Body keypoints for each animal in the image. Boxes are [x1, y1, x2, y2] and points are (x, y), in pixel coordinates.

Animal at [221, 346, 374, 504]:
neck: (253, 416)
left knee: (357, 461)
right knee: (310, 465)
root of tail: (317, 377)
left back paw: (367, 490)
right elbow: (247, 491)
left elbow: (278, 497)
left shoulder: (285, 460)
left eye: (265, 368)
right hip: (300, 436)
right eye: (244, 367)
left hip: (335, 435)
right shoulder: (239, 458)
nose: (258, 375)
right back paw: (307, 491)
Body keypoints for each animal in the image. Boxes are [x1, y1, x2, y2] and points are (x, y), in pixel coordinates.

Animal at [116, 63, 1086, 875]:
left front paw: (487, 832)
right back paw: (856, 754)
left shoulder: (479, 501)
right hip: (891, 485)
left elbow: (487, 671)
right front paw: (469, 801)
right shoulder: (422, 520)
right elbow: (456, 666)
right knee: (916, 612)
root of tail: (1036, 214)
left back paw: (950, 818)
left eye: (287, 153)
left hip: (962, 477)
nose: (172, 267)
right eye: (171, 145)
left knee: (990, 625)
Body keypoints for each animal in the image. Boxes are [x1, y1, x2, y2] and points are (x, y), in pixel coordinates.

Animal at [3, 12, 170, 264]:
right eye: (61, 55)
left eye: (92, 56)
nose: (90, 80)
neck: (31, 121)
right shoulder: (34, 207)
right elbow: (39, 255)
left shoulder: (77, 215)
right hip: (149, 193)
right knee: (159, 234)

* * *

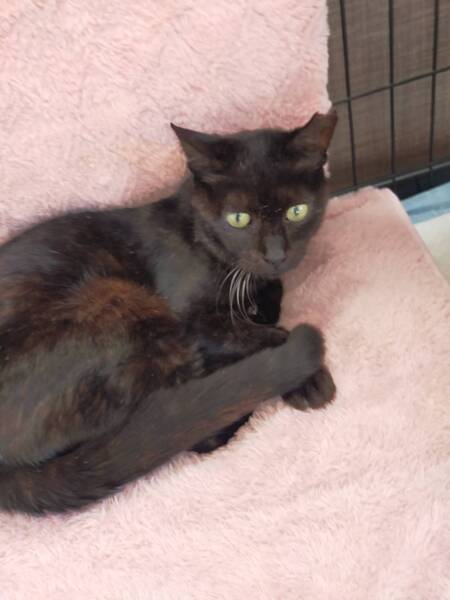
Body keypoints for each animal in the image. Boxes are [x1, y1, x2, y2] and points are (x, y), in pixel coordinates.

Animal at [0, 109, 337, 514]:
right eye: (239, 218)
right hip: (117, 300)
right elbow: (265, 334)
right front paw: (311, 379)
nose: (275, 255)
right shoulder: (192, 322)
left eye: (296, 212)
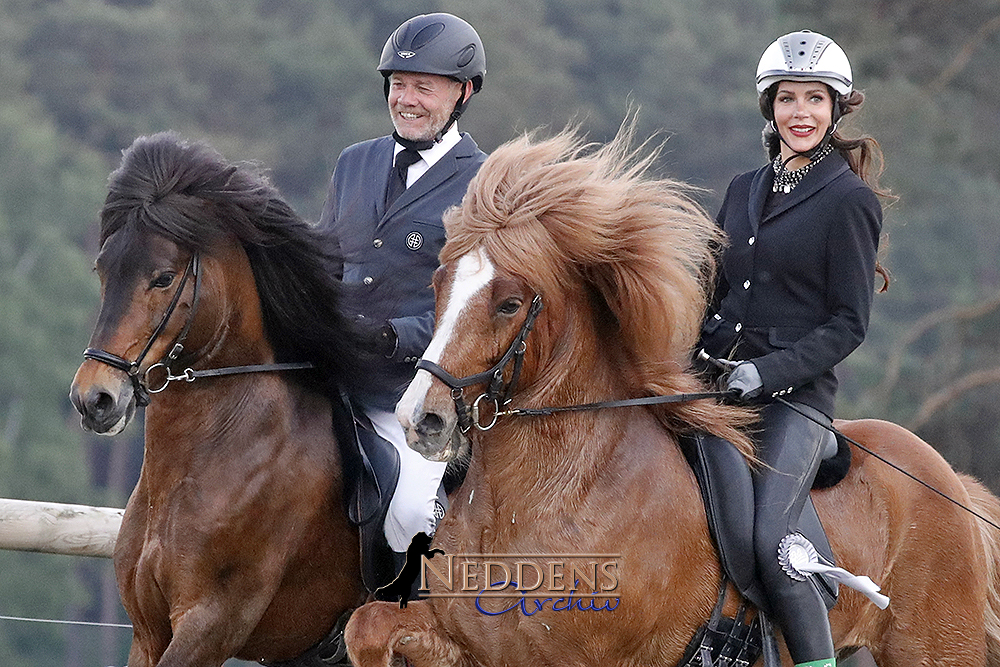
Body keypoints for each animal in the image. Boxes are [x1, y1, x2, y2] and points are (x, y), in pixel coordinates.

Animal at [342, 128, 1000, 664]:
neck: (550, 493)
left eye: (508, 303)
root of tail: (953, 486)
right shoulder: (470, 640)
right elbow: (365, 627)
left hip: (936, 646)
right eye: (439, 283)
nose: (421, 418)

__ACTION ITEM__
Retype exactly the span of lines from the one with "left eye: (92, 56)" through the one with "right knee: (159, 234)"; include both ends and omit the rest of the material.

__SOLUTION TO THIS PROBLEM__
left eye: (92, 56)
nose: (90, 80)
neck: (31, 121)
right shoulder: (34, 207)
right elbow: (39, 255)
left shoulder: (77, 215)
right hip: (149, 193)
right knee: (159, 234)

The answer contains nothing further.